Mary McCaslin – „Prairie In The Sky“ (Philo 1975)

In unserer aktuellen Ausgabe - und in Auszügen auf dieser Website - finden Sie wieder eine Auswahl von Alben, die sträflich übergangen werden, wenn es um die Kanonisierung von Back-Katalogen geht.

Mary McCaslin
Mary McCaslin – „Prairie In The Sky“

Die dritte Auswahl von Alben, die sträflich übergangen werden, wenn es um die Kanonisierung von Back-Katalogen geht, finden Sie in unserer aktuellen Ausgabe. Platten, die für gewöhnlich nicht von den Radarfallen der Kritiker entdeckt wurden und es doch allemal wert sind, gewürdigt zu werden. Und zwar von Wolfgang Doebeling. Wir stellen in den nächsten Tagen in loser Folge einige dieser vergessenen Meisterwerke vor.

Mary McCaslin – „Prairie In The Sky“ (Philo 1975)

Zwei glückliche Umstände waren es, die aus Mary McCaslin, zuvor mädchenhafte Interpretin manierlicher Beatles– und Supremes-Hits, eine unverwechselbare Künstlerin machten. Zuerst traf sie bei einem Folk-Festival Jim Ringer, dessen Storyteller-Realismus sie ebenso beeindruckte wie seine Virilität. Gemeinsam gingen sie fortan durchs Leben, Songs schreibend und performierend. Zum Zweiten begab es sich, dass in Vermont ein Label gegründet wurde, dessen Credo nur für selbstverständlich hält, wer das Musikgeschäft nicht kennt: „Philo encourages the artist to assume full creative control of his or her album.“ So steht es nicht nur auf den Philo-LPs, dieser Selbstverpflichtung kam das Label nach.

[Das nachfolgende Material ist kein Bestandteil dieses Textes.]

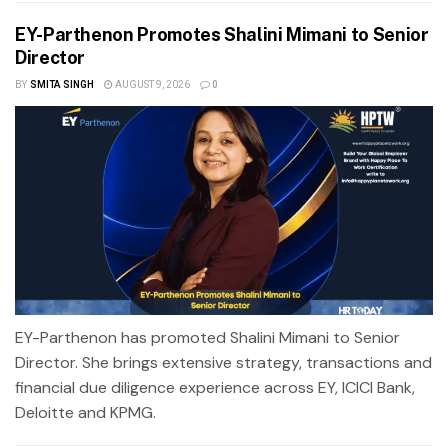
EY-Parthenon Promotes Shalini Mimani to Senior
Director
BY
SMITA SINGH
AUGUST 9, 2026
0
EY-Parthenon has promoted Shalini Mimani to Senior
Director. She brings extensive strategy, transactions and
financial due diligence experience across EY, ICICI Bank,
Deloitte and KPMG.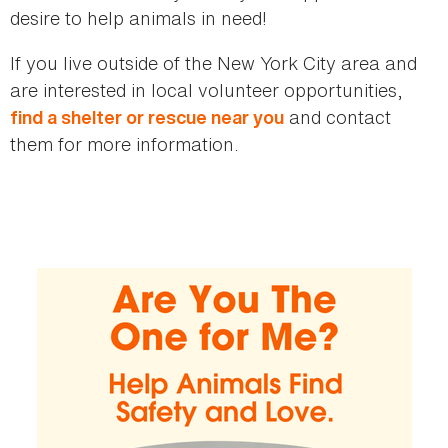
desire to help animals in need!
If you live outside of the New York City area and
are interested in local volunteer opportunities,
and contact
find a shelter or rescue near you
them for more information.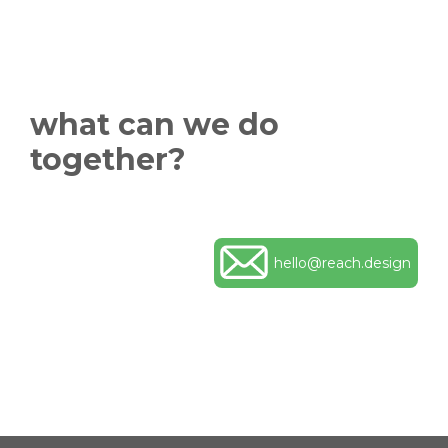
what can we do
together?
hello@reach.design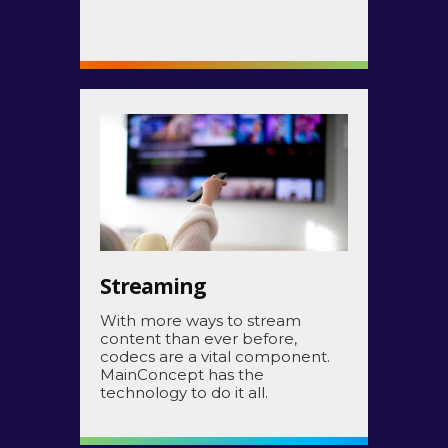
Streaming
With more ways to stream
content than ever before,
codecs are a vital component.
MainConcept has the
technology to do it all.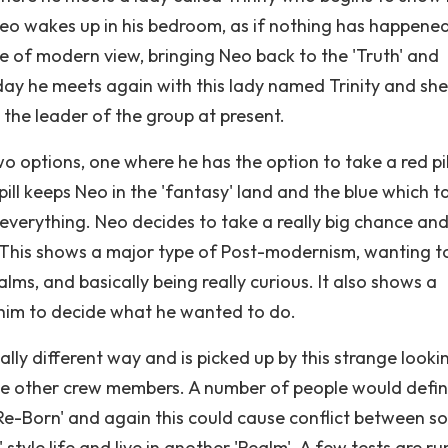
s Neo wakes up in his bedroom, as if nothing has happene
ype of modern view, bringing Neo back to the 'Truth' and
 day he meets again with this lady named Trinity and she
the leader of the group at present.
o options, one where he has the option to take a red pil
 pill keeps Neo in the 'fantasy' land and the blue which t
 everything. Neo decides to take a really big chance and
l. This shows a major type of Post-modernism, wanting t
s, and basically being really curious. It also shows a
 him to decide what he wanted to do.
otally different way and is picked up by this strange looki
he other crew members. A number of people would defin
g 'Re-Born' and again this could cause conflict between 
style life and live in another 'Realm'. A few tests are ru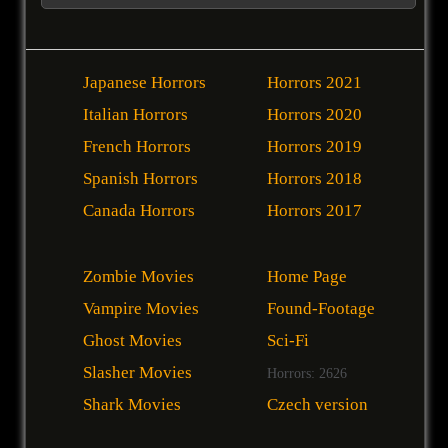
Japanese Horrors
Horrors 2021
Italian Horrors
Horrors 2020
French Horrors
Horrors 2019
Spanish Horrors
Horrors 2018
Canada Horrors
Horrors 2017
Zombie Movies
Home Page
Vampire Movies
Found-Footage
Ghost Movies
Sci-Fi
Slasher Movies
Horrors: 2626
Shark Movies
Czech version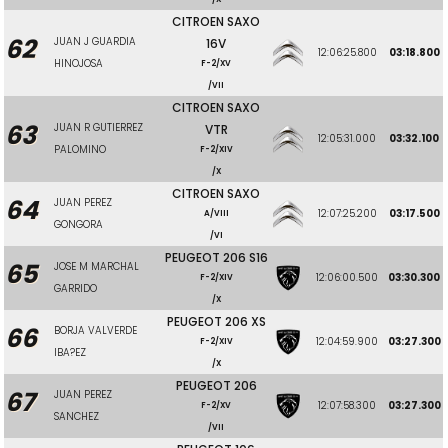
CITROEN SAXO
62
JUAN J GUARDIA
16V
12:06:25.800
03:18.800
HINOJOSA
F-2/XV
/VII
CITROEN SAXO
63
JUAN R GUTIERREZ
VTR
12:05:31.000
03:32.100
PALOMINO
F-2/XIV
/X
CITROEN SAXO
64
JUAN PEREZ
12:07:25.200
03:17.500
A/VIII
GONGORA
/VI
PEUGEOT 206 S16
65
JOSE M MARCHAL
12:06:00.500
03:30.300
F-2/XIV
GARRIDO
/X
PEUGEOT 206 XS
66
BORJA VALVERDE
12:04:59.900
03:27.300
F-2/XIV
IBA?EZ
/X
PEUGEOT 206
67
JUAN PEREZ
12:07:58.300
03:27.300
F-2/XV
SANCHEZ
/VII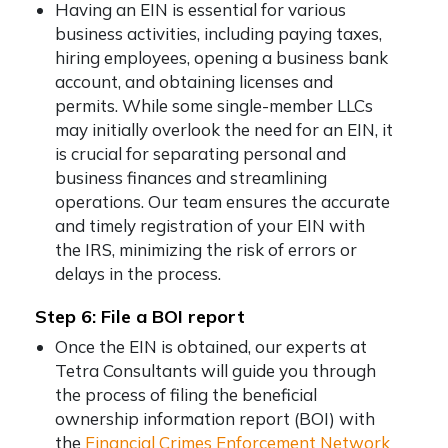
Having an EIN is essential for various
business activities, including paying taxes,
hiring employees, opening a business bank
account, and obtaining licenses and
permits. While some single-member LLCs
may initially overlook the need for an EIN, it
is crucial for separating personal and
business finances and streamlining
operations. Our team ensures the accurate
and timely registration of your EIN with
the IRS, minimizing the risk of errors or
delays in the process.
Step 6: File a BOI report
Once the EIN is obtained, our experts at
Tetra Consultants will guide you through
the process of filing the beneficial
ownership information report (BOI) with
the
Financial Crimes Enforcement Network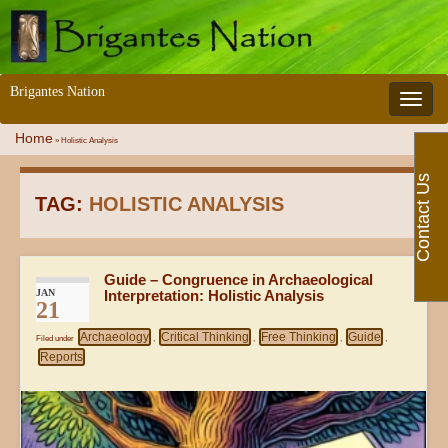
Brigantes Nation
Toggle 
Home
»
Holistic Analysis
Contact Us
TAG:
HOLISTIC ANALYSIS
Guide – Congruence in Archaeological
JAN
Interpretation: Holistic Analysis
21
Archaeology
Critical Thinking
Free Thinking
Guide
Filed under
,
,
,
,
Reports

McCaslin und Ringer nutzten den Freiraum für Song-Zyklen über den Freiheitsgedanken der Pioniere, über historische Begebenheiten und fiktive Figuren. „Way Out West“ hieß Marys Philo-Debüt, noch akustisch-folky, indes von derselben Sorte verwegener Songs bevölkert, die auch das nachfolgende, musikalisch ausgereiftere und per Pedal-Steel countryfizierte „Prairie In The Sky“ zu einem solchen Vergnügen machen. Patsy Montana und die Girls Of The Golden West mögen einst vorausgeritten sein, doch Mary McCaslin erhebt das Western-Storytelling zur Kunst. „Ballad Of Weaverville“, die wundervoll wärmend gesungene Geschichte eines Gamblers, der eine Goldgräberstadt ausnimmt und dabei auch die Erzählerin gewinnt, weil diese dem geliebten Falschspieler ein As zusteckt, ist dafür der schönste Beleg. „Ghostriders In The Sky“, die Mahnung aus dem Jenseits, wird dramatisiert, „My Love“, Marty Robbins’ Ode an die unberührte Natur, besticht durch wortkarge Schlichtheit, high and lonesome.